Dans le village de Karkoure situé à 20 kilomètres de la ville de Massakory, des agents de santé communautaires – choisis par la communauté elle-même et soutenus par MSF – assurent l’accès de la population aux soins de santé vitaux. « Pour me rendre au centre de santé le plus proche, attendre mon tour pour que mon bébé soit consulté, puis rentrer chez moi à pied, il me faut sacrifier une journée entière. Si je fais cela, je ne sais pas comment mes autres enfants feraient sans moi », raconte Zara Oumar, venue chercher les soins médicaux pour son bébé. Pour cette mère de famille, c’est un grand soulagement de pouvoir bénéficier des services médicaux disponibles dans son propre village.

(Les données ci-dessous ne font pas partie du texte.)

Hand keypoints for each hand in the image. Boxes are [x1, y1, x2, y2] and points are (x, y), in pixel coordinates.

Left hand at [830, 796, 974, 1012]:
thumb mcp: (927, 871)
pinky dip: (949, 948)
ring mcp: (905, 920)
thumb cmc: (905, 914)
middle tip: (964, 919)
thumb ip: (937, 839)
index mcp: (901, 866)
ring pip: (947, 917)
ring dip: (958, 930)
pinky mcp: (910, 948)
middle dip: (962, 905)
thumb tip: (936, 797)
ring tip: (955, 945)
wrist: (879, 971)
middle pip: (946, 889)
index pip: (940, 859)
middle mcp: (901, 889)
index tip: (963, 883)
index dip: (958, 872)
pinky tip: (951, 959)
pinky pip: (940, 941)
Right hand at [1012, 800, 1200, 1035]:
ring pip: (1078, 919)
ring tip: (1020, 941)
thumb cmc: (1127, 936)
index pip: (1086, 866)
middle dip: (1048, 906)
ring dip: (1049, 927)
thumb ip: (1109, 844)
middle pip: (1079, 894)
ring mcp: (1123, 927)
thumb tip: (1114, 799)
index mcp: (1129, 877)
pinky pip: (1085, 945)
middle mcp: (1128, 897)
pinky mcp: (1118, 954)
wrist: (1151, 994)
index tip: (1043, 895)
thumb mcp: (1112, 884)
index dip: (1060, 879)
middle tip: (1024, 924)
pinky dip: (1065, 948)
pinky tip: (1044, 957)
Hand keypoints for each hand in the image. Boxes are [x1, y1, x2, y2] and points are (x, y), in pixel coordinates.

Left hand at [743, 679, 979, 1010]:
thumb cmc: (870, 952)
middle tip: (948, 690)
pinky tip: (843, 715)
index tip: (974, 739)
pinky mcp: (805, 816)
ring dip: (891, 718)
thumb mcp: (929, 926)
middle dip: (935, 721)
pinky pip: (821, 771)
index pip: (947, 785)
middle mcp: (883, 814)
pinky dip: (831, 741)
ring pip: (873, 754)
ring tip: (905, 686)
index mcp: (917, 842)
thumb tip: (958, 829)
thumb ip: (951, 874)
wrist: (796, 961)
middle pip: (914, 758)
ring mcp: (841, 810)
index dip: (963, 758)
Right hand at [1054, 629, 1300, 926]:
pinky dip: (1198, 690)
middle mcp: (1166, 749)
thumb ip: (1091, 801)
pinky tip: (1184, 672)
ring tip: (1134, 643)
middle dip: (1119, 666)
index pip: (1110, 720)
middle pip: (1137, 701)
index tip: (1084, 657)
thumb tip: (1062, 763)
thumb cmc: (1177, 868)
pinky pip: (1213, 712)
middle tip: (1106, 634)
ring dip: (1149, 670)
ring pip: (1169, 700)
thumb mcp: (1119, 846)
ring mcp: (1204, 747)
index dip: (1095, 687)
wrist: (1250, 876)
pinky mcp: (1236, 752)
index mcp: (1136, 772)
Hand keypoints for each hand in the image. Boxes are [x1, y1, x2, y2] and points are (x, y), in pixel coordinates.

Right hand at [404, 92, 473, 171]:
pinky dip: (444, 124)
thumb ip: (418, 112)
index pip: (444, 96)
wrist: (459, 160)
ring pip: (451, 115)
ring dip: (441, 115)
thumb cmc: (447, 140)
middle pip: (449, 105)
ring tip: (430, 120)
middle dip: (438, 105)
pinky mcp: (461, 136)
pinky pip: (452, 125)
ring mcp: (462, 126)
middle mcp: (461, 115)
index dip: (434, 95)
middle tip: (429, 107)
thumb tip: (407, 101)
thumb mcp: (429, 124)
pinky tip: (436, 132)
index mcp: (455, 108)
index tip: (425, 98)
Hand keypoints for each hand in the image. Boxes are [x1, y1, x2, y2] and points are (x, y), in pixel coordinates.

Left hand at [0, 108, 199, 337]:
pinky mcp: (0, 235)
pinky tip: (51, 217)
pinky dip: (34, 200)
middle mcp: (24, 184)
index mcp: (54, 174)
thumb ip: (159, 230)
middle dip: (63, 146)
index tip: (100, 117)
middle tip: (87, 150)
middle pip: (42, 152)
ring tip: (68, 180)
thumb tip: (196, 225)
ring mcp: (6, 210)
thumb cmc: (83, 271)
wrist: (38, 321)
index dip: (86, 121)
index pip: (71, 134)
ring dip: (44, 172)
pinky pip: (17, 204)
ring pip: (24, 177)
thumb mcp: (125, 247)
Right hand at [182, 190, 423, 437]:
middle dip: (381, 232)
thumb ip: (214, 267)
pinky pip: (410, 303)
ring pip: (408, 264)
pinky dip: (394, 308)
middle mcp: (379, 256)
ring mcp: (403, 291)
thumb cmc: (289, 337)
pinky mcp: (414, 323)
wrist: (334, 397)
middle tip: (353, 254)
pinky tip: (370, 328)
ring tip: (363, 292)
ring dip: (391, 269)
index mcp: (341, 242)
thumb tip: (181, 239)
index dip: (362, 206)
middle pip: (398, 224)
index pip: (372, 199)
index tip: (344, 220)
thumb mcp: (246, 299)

Béchir Abdouraman est agent de santé communautaire. Une case communautaire lui sert de salle de soin où il reçoit et examine les malades. Il leur prodigue les premiers soins avec les médicaments offerts par MSF. Deux fois par semaine, une équipe de MSF se déplace à Karkoure et installe des tables de consultations devant cette case, devenue le site fixe des activités de l’ICCM. Ils prennent en charge les enfants venus de tous les villages environnants.
Pour Younous Hissen Ahmat, Chef du village de Karkoure, cette activité est une aubaine pour ses administrés. « Nous avons beaucoup de problèmes de malnutrition infantile, de paludisme et de diarrhée dans la communauté. C’est le rôle du Chef de prendre soin de sa population, alors si MSF vient nous aider dans cette tâche, nous ne pouvons qu’être très reconnaissant » se réjouit-il.
« Il existe un besoin évident de services de nutrition à Massakory, mais pour l’avenir, nous prévoyons de renforcer nos activités ICCM, ce qui, nous l’espérons, résoudra certains problèmes d’accès aux soins de santé », déclare Susanna Domeij, coordinatrice sortante du projet MSF à Massakory.
« Mais les gens ont besoin de beaucoup plus d’aide que ce que nous sommes en mesure de fournir actuellement pour lutter contre la faim et la malnutrition chez les enfants de Massakory. D’autres acteurs sont nécessaires, de toute urgence, pour soutenir les services WASH afin de réduire les diarrhées, les infections respiratoires et autres maladies évitables, mais aussi les activités génératrices de revenus pour prévenir la malnutrition en premier lieu », ajoute-t-elle.